What is the minimum achievable evanescent field penetration depth, and how is it maintained across wavelengths?
The system achieves a calibrated penetration depth range of 60–180 nm, automatically adjusted per wavelength using real-time feedback from the TIRF alignment sensor. No manual recalibration is required during multi-color acquisition.
Can the AM TIRF MC be retrofitted onto existing Leica inverted microscopes?
Yes—compatibility is confirmed for DMI6000/DMI6 B and DM6000/DM6 B series with TIRF-capable objectives (e.g., HCX PL APO 63×/1.47 NA oil). Retrofit requires factory-certified optical alignment and firmware update.
Does the system support quantitative colocalization analysis with statistical confidence metrics?
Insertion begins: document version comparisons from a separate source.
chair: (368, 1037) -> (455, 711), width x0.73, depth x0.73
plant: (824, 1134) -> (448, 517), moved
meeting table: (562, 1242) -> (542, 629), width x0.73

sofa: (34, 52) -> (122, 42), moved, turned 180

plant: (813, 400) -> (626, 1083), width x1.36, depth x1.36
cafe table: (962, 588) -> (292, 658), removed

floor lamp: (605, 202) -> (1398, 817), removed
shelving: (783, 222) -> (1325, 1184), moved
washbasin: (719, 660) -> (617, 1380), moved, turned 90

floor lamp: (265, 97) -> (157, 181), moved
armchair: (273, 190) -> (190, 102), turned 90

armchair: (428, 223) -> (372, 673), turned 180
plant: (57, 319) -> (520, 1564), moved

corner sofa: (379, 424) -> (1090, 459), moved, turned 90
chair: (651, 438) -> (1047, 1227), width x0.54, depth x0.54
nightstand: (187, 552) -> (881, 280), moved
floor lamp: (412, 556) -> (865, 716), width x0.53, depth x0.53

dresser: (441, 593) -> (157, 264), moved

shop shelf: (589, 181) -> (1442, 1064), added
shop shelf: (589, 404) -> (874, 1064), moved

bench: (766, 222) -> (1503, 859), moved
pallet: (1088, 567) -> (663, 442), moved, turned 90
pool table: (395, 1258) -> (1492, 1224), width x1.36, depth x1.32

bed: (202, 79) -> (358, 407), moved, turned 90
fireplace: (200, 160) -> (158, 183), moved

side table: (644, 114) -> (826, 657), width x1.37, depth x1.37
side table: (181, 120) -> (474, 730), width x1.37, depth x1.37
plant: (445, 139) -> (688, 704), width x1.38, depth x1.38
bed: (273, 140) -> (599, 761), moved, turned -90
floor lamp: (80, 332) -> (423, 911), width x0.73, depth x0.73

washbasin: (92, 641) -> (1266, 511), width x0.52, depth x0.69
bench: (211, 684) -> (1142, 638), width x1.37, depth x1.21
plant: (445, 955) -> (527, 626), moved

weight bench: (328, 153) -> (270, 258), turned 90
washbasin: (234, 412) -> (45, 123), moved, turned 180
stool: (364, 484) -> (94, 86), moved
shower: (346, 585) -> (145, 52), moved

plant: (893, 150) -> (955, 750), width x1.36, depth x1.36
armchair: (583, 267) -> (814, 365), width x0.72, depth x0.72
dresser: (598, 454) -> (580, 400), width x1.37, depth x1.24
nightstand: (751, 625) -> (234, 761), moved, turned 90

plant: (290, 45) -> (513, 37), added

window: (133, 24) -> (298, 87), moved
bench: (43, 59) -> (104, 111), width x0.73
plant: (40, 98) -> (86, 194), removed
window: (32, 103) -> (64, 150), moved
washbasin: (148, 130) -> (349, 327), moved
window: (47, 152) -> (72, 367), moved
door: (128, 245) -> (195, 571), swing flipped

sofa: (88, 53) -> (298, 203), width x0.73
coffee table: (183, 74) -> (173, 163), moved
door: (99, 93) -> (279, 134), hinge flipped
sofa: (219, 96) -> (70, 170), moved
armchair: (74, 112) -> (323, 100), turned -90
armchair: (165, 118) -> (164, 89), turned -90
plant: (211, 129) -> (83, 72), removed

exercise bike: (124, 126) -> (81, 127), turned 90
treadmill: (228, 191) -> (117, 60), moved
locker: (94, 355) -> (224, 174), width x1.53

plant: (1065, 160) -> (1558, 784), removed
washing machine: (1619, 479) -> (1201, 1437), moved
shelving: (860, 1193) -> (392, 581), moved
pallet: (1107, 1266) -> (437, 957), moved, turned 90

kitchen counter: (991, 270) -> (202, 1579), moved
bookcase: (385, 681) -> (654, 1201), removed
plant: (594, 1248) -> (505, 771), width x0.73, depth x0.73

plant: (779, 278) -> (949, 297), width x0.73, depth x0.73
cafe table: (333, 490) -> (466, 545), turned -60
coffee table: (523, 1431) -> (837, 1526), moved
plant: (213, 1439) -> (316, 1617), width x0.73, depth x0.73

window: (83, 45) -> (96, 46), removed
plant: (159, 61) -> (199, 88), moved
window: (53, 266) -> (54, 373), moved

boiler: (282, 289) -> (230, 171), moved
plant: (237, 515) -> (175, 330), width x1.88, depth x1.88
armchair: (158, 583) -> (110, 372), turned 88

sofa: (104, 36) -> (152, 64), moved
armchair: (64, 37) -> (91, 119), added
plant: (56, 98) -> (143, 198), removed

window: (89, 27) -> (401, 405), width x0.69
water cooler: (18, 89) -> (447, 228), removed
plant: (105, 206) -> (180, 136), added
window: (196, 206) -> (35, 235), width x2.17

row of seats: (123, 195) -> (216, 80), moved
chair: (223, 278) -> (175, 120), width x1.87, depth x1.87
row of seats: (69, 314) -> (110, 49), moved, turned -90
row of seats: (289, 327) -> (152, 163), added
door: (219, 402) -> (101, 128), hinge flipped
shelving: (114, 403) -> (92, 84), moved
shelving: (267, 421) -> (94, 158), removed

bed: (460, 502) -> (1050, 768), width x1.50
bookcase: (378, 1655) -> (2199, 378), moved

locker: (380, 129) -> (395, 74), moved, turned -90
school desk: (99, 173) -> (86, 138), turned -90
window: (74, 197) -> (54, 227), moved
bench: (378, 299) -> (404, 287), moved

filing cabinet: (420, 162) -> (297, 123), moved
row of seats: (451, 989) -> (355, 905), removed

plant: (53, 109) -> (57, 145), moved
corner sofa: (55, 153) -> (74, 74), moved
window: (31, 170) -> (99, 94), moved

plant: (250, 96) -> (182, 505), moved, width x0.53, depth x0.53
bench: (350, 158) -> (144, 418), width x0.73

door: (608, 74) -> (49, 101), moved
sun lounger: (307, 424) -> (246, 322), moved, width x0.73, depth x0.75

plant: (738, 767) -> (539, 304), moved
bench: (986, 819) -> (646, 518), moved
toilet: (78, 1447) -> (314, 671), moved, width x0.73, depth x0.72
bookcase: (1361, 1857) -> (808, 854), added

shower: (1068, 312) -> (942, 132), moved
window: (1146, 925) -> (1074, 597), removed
Yes—AF7000 includes Manders’ overlap coefficient, Pearson’s correlation, and object-based coincidence analysis with bootstrapped p-value estimation (n ≥ 500 ROI replicates).
How is phototoxicity minimized during extended live-cell imaging?
AOTF-based intensity modulation, combined with adaptive exposure gating and LED-based focus maintenance, reduces cumulative photon dose by up to 70% versus conventional shuttered TIRF systems.
Is third-party software integration supported for custom analysis pipelines?
Yes—native Python and MATLAB APIs provide low-level access to raw frame buffers, hardware state variables, and calibrated intensity values, fully documented in the Leica SDK Developer Guide.